Right now our marketing budget rounds to zero. We have a growth team that is mostly focused on making sure the admissions funnel runs smoothly, and get about 1,000 organic applications/week.

We have ~80 full-time employees and about 200 part-time. 40 of the full-time and all 200 part-time are dedicated to teaching/career coaching.


> We have ~80 full-time employees and about 200 part-time. 40 of the full-time and all 200 part-time are dedicated to teaching/career coaching.

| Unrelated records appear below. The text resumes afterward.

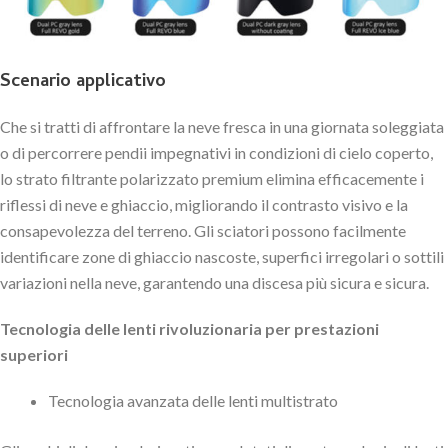
Scenario applicativo
Che si tratti di affrontare la neve fresca in una giornata soleggiata
o di percorrere pendii impegnativi in ​​condizioni di cielo coperto,
lo strato filtrante polarizzato premium elimina efficacemente i
riflessi di neve e ghiaccio, migliorando il contrasto visivo e la
consapevolezza del terreno. Gli sciatori possono facilmente
identificare zone di ghiaccio nascoste, superfici irregolari o sottili
variazioni nella neve, garantendo una discesa più sicura e sicura.
Tecnologia delle lenti rivoluzionaria per prestazioni
superiori
Tecnologia avanzata delle lenti multistrato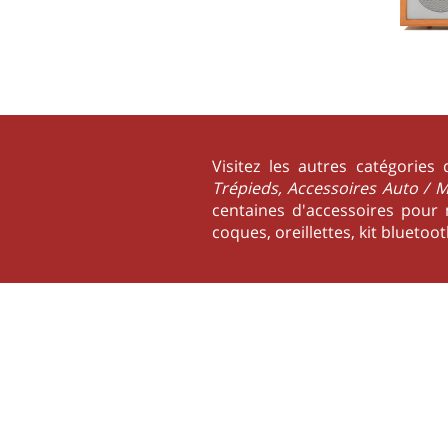
Visitez les autres catégories
Trépieds, Accessoires Auto /
centaines d'accessoires pour 
coques, oreillettes, kit bluetoo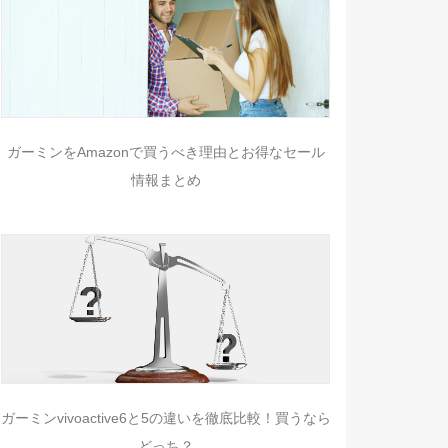
ガーミンをAmazonで買うべき理由とお得なセール
情報まとめ
ガーミンvivoactive6と5の違いを徹底比較！買うなら
どっち？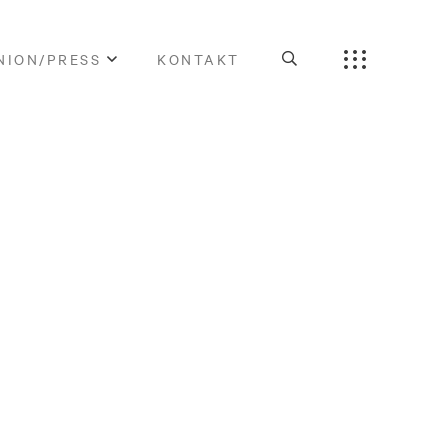
NION/PRESS
KONTAKT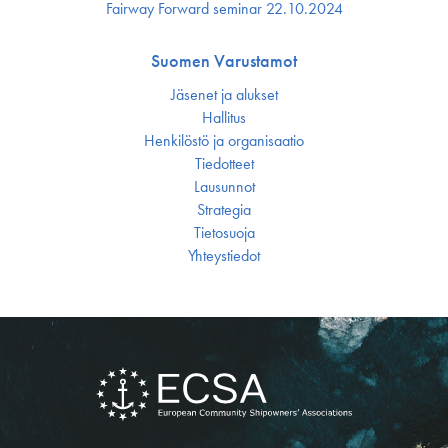
Fairway Forward seminar 22.10.2024
Suomen Varustamot
Jäsenet ja alukset
Hallitus
Henkilöstö ja organisaatio
Tiedotteet
Lausunnot
Strategia
Tietosuoja
Yhteystiedot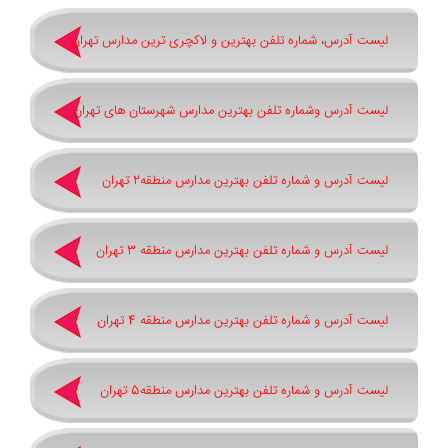
لیست آدرس، شماره تلفن بهترین و لاکچری ترین مدارس تهران
لیست آدرس وشماره تلفن بهترین مدارس شهرستان های تهران
لیست آدرس و شماره تلفن بهترین مدارس منطقه2 تهران
لیست آدرس و شماره تلفن بهترین مدارس منطقه 3 تهران
لیست آدرس و شماره تلفن بهترین مدارس منطقه 4 تهران
لیست آدرس و شماره تلفن بهترین مدارس منطقه5 تهران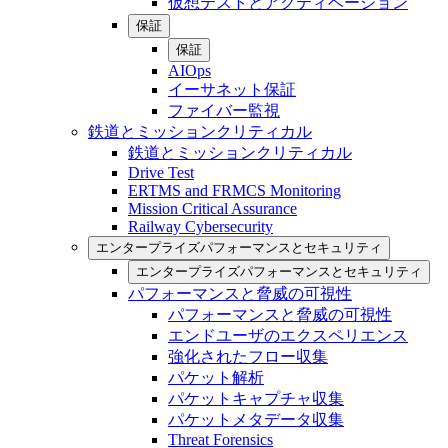
仮想テストとアクティベーション
保証
保証
AIOps
イーサネット保証
ファイバー監視
鉄道とミッションクリティカル
鉄道とミッションクリティカル
Drive Test
ERTMS and FRMCS Monitoring
Mission Critical Assurance
Railway Cybersecurity
エンタープライズパフォーマンスとセキュリティ
エンタープライズパフォーマンスとセキュリティ
パフォーマンスと脅威の可視性
パフォーマンスと脅威の可視性
エンドユーザのエクスペリエンス
強化されたフロー収集
パケット解析
パケットキャプチャ収集
パケットメタデータ収集
Threat Forensics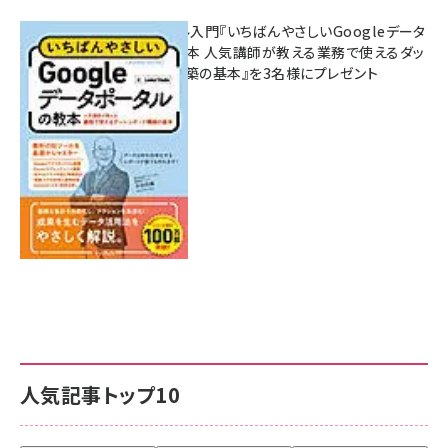
無料BIツール入門『いちばんやさしいGoogleデータ
ポータルの教本 人気講師が教える業務で使えるダッ
シュボード構築の基本』を3名様にプレゼント
7月31日 10:00
人気記事トップ10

What does this mean? I was interested in a breakdown between "people who teach students" and "people who sell stuff," and I don't see how "marketing" and "growth team" differ. As far as I can tell, you're saying that you hired 40 coders, 200 temps as teachers, and 40 salespeople to pitch them to employers ("career coaching").


There are a lot of people required to run a company/school that don’t fall into those categories. Outside of teachers and career coaches we have:

growth (what you call marketing)

student success (student support)

* engineering

* analytics

* finance

* operations/HR

The marketing team to instructor ratio is about 1:50


I don't think anyone misled anyone, it's a question of "focus/improtance" vs "costs," which are two different things. We have to do them all well, and will be building out different teams with equal focus, but right now most of our expenses go to instructors.


How much of a university's budget goes to actual teaching?